PCI is testing models of primary health care across African markets which are priority countries for our founding funder of the Healthcare Innovation Programme – the Botswana based corporate, Letshego Financial Services. Our programme aims to tackle the growing burden of NCDs through prevention and early intervention but also importantly through ongoing affordable and appropriate healthcare within the community.

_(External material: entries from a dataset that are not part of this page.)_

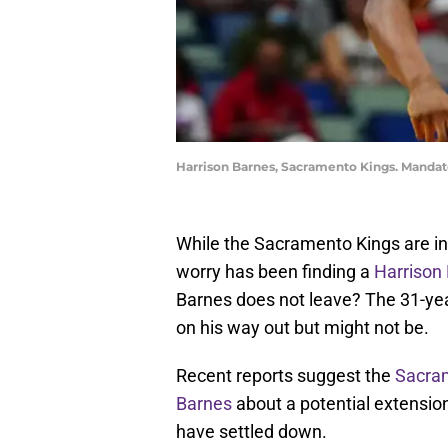
Harrison Barnes, Sacramento Kings. Manda
While the Sacramento Kings are in 
worry has been finding a
Harrison
Barnes does not leave? The 31-yea
on his way out but might not be.
Recent reports suggest the
Sacram
Barnes
about a potential extension
have settled down.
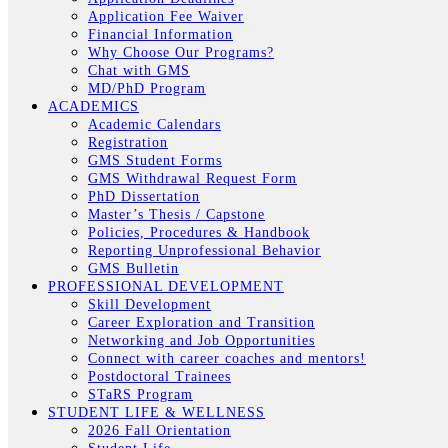
Application Fee Waiver
Financial Information
Why Choose Our Programs?
Chat with GMS
MD/PhD Program
ACADEMICS
Academic Calendars
Registration
GMS Student Forms
GMS Withdrawal Request Form
PhD Dissertation
Master’s Thesis / Capstone
Policies, Procedures & Handbook
Reporting Unprofessional Behavior
GMS Bulletin
PROFESSIONAL DEVELOPMENT
Skill Development
Career Exploration and Transition
Networking and Job Opportunities
Connect with career coaches and mentors!
Postdoctoral Trainees
STaRS Program
STUDENT LIFE & WELLNESS
2026 Fall Orientation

Sharing expertise in NCD care and systems with well positioned local partners, PCI’s mission is to strengthen the capacity of primary care systems to tackle the NCD crisis which is expected to impede the global goal of ending extreme poverty by 2030 because patients whose income is set to modestly grow will divert funds to pay for costly treatments and drugs.

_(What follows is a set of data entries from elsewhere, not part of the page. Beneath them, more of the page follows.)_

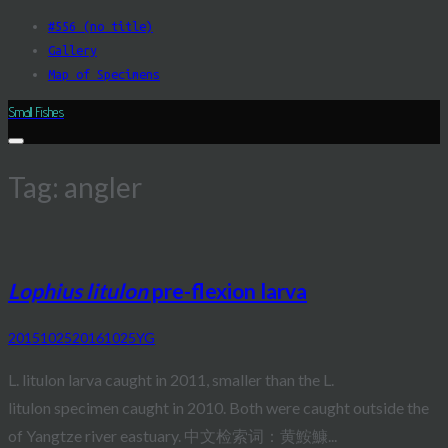
Skip
#556 (no title)
to
Gallery
content
Map of Specimens
Small Fishes
Tag:
angler
Lophius litulon
pre-flexion larva
20151025
20161025
YG
L. litulon larva caught in 2011, smaller than the L.
litulon specimen caught in 2010. Both were caught outside the
of Yangtze river eastuary. 中文检索词：黄鮟鱇...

Clinical Project Lead Dr Caroline Jones explains: “as a GP in a busy urban practice in the UK, my role in this project is to share my clinical experience of family medicine and to communicate learning from across PCI’s programme in neighbouring East African contexts. The main focus of my visit was to train and mentor Jonathan in NCD systems. Over several intense days, he absorbed my 1:1 hypertension and diabetes training sessions, interspersed with further discussion and formulation of our project plans. As LifeNet’s newly recruited NCD lead, Jonathan brings considerable experience of community sensitisation and ‘screening camps’ and together we developed an NCD curriculum (blending PCI and LifeNet approaches), the screening and treatment protocols, the recall and referral systems, and the monitoring and evaluation needs. The process was collaborative whereby both organisations came away strengthened by the other’s experiences and expertise.”
Whilst in Masaka, where this project is being piloted, we met with the Diocese health coordinator Father Emmanuel, who was excited to hear our progress and keen to share what we were doing with all the health centres in the Diocese. Tracy, the officer in charge at one of the three selected health centres for our pilot, expressed their enthusiasm for the project. Within these communities we will be proactively working with the health centre teams to find patients with hypertension and diabetes, enrol them in care, monitor and evaluate each aspect of that care, and at the end of one year measure their retention in care and lessons learned. This will provide valuable experience in developing an effective Ugandan NCD primary care model.
It is now April 2018 and our pilot has launched – at the three pilot health centres: staff have been trained, monitoring and evaluation systems developed, equipment ordered, and screening events scheduled. We look forward to reporting back on lessons learnt as retention data emerges from the project.